2007 GSA Denver Annual Meeting (28–31 October 2007)

Paper No. 2
Presentation Time: 8:15 AM

FACIES ARCHITECTURE OF PLIOCENE-LOWER PLEISTOCENE ALLUVIAL-FAN AND AXIAL-FLUVIAL STRATA ADJACENT TO THE INTRABASINAL MUD SPRINGS MOUNTAINS, SOUTHERN RIO GRANDE RIFT


MACK, Greg H., Geological Sciences, New Mexico State University, P.O. Box 30001/MSC 3AB, Las Cruces, NM 88003 and FOSTER, Ron L., Geological Sciences, New Mexico State Univ, MSC 3AB, Las Cruces, NM 88003-0001, gmack@nmsu.edu

The Mud Springs Mountains (MSM) near Truth or Consequences, New Mexico, is a large (10X2 km), north-trending, intrabasinal fault block located within the northern part of the eastward-tilted Palomas half graben. Along the southern tip of the MSM, Pliocene-lower Pleistocene basin fill up to 90 m thick records the interplay between small alluvial fans derived from the footwall and hanging wall of the MSM, the axial Rio Grande, and large alluvial fans derived from the Black Range (BR) and smaller fault blocks that constitute the western hanging wall of the Palomas basin. BR-derived alluvial fans extended 15-30 km into the basin before encountering the MSM fans and the axial Rio Grande.
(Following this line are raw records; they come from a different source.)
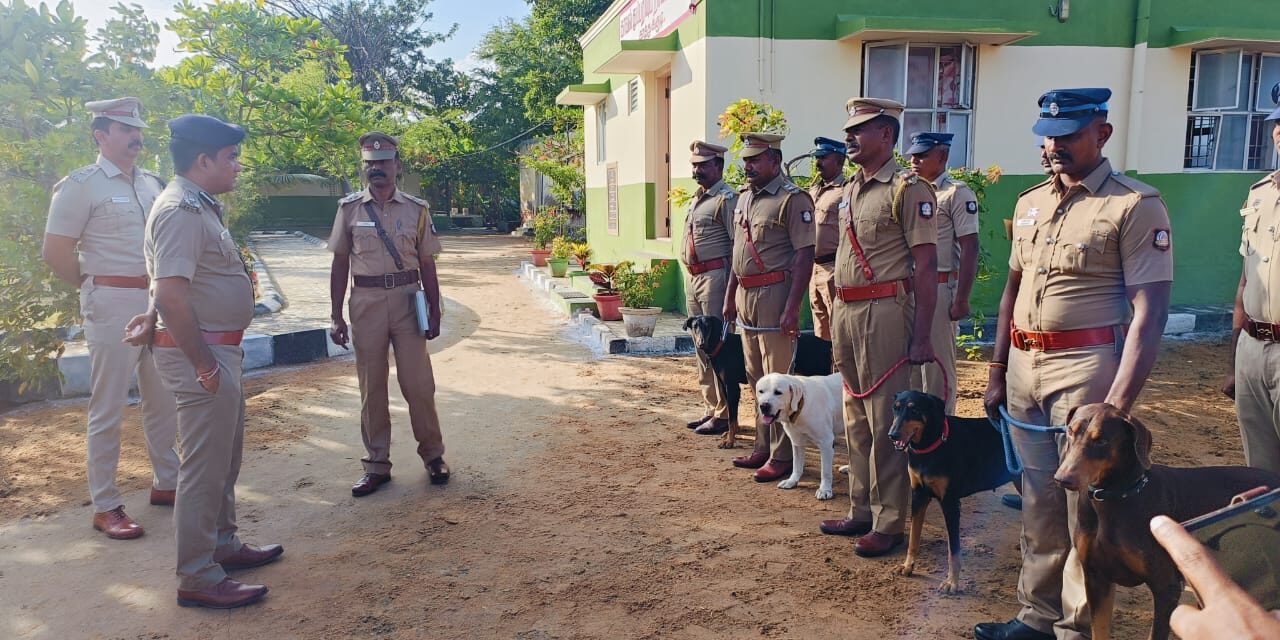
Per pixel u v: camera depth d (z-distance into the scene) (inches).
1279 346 129.3
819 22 359.3
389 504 193.5
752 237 204.2
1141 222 110.7
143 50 349.1
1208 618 35.6
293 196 1248.8
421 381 202.2
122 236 177.5
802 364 222.2
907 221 151.4
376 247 197.2
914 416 144.5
Extensive badlands and deep canyons allow mapping strata of the four dispersal systems at the scale of 1:12,000. Alluvial-fan detritus derived from the MSM footwall extends only 50-600 m from the mountain front before interfingering with and being replaced by BR-derived alluvial-fan sediment. Hanging wall-derived alluvial-fan detritus of the MSM spreads farther into the basin (~1.0 km), where it interfingers with and is replaced by both BR-derived alluvial fan sediment and by sediment of the axial Rio Grande. The relative abundance of Rio Grande fluvial-channel deposits increases away from the MSM and toward the footwall of the Palomas basin (Caballo Mountains), probably in response to active faulting and concomitant eastward tilting of the floor of the larger half graben. Spread of MSM-derived alluvial fans into the basin was inhibited by low and intermittent sediment yield from small (< 1 km2) catchments in the MSM, as well as by toe-cutting by the axial Rio Grande and by BR-derived, cobble-bed fan channels, whose erosive power was related to high-relief and high-elevation catchments with areas on the order of ~500 km2.